According to Commissioner Chilton, it seems clear that the new law abruptly alters the former debate of whether the Commission should adopt strict position limits in COMEX silver into what the position limits in COMEX silver should be. This is a remarkable transformation. Suddenly, it’s a question of what the position limits in silver should be and when they should be enacted, not if we should have them. Some may wonder how this remarkable transformation came into being, but there is little doubt in my mind that the architect was Gary Gensler.

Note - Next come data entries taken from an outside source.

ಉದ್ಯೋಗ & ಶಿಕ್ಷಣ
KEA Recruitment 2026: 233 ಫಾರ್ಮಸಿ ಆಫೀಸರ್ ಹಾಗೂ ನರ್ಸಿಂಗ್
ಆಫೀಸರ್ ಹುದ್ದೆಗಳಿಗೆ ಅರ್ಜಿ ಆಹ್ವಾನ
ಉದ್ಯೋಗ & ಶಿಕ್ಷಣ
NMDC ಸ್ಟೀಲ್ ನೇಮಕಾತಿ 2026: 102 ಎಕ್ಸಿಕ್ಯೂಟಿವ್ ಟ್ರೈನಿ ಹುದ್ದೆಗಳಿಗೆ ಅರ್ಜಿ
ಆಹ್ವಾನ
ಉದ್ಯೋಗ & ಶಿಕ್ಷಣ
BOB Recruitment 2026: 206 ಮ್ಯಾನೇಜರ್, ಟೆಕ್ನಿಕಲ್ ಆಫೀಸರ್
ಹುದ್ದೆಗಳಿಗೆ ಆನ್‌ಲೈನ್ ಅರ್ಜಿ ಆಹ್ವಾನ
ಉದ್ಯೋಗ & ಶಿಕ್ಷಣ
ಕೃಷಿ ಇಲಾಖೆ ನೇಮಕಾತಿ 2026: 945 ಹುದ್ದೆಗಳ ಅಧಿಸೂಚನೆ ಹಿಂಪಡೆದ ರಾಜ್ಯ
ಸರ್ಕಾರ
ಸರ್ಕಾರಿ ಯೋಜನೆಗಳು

What should the position limits be in COMEX silver? As I have maintained for two decades, and with which almost 3000 public comments concurred, 1500 contracts is close to the proper number. I based this on real world production and consumption, world and exchange inventories, and an objective comparison of silver with all other commodities of finite supply. The case is easy to make and has been made repeatedly. Now it is up to those opposed to the 1500 contract position limit to state what the limit should be instead and why. There has been conspicuous silence on this matter to date. It is time to break the silence and initiate an honest debate. Of course, it is not just about the level of limits, but in enforcing those limits on the big shorts, like JPMorgan. I assume Commissioner Chilton wasn’t excluding JPMorgan from the new law, but he can speak for himself.
As to when legitimate position limits in COMEX silver should be enacted, the proper answer is yesterday. That should always be the regulatory response to a crime in progress. The commissioners can take their time on what the position limits should be in other commodities, but not in silver due to presence of overt concentration and manipulation. But the timing is not up to you or me; it’s up to Commissioner Chilton and the other commissioners.
Therefore, I suggest that you ask them when legitimate limits will be initiated and what the limits will be. It’s time to stop stalling and for the CFTC to get specific. Silver has been treated as a dirty word by the Commission; something to be avoided in polite company, even though the majority of people writing to the Commission write to them about silver. Enough already. It’s time for Commission to come out from the shadows on silver and let us know where they stand. What should the limits be in silver (and why) and when will they be enacted? Don’t accept any beating around the bush. Press them to enforce the law now.